There are other physiological similarities between tadpole gill ventilation and hiccups, including a similar central pattern generator in the brainstem, glottal closure, and contraction of inspiratory muscles. The neurological pattern is a very simple, primitive signal from the brainstem, which controls breathing, metabolism, and other “basic” functions of the body. It is a signal easily replicable in more primitive animals, such as amphibians. In tadpoles, the glottis is closed during gill breathing as water enters the gill cavity, since without the glottal closure, the lung would be flooded by the water. Similarly, the human glottis closes at hiccup, which makes the characteristic hiccup noise. The inspiratory muscles that move air in and out of the lungs contract in both mammals and tadpoles.

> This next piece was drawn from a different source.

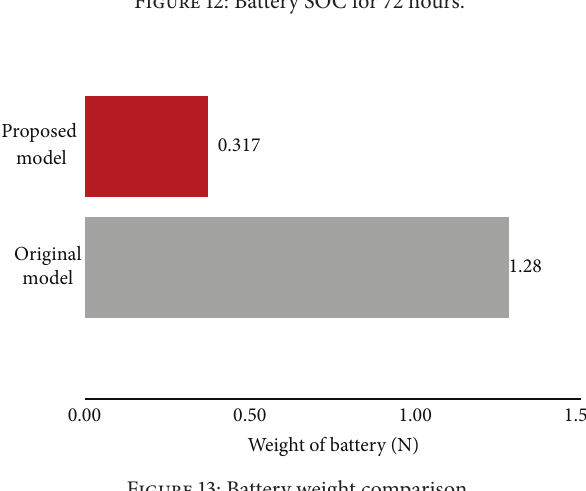
Figure 13: Battery weight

The observable similarities between breathing during tadpole metamorphosis and hiccups in mammals suggest that hiccups arise from ancient gill-breathers developing primitive lungs to breathe air. Straus et al. even propose that the hiccup neural pathway is maintained to aid suckling, which involves rapid cheek aspiration and closure of the glottis to help the infant swallow the milk properly and not into the lungs. The prevalence of hiccups in healthy adults and children suggests that hiccups are not from neurological damage, which many hypotheses propose as the cause of hiccups. This is a fresh way to look at the evolutionary origins of a trait ubiquitous in mammals, well supported by the wealth of species intermediate between gill and lung breathing, which make it possible to study the transition from gill breathing to full air breathing.
There is no prevailing theory for the cause of hiccups. Straus et al.’s proposal could be considered more viable, as many other hypotheses treat hiccups as a malady. However, hiccups are common in humans, and most of us who hiccup do not have epilepsy. Straus et al. provide plenty of phylogenetic evidence for how hiccups might be a vestigial function from our gill-breathing days. This also reminds us that we have many vestigial or nonfunctional organs and functions, like the appendix, simply because of our evolutionary history. At least we do not have to get surgery to stop hiccups.
1. D. A. McFarling, J. O. Susac. Neurology 29, 797-801 (1979).
2. Straus et al. BioEssays 25, 182-188 (2003).
3. A. M. Dunn. The Lancet 2, 505 (1977).
4. M. Pillai, D. James. Arch. Dis. Child. 65, 1072-1075 (1990).
5. S. Launos et al. Eur. Respir. J. 6, 563-575 (1993).
6. J. J. Askenasy. Eur. Neurol. 32, 159-163 (1992).
7. D.F. Thompson, J.P. Landry. The Annals of Pharmacotherapy 31, 367-369 (1997).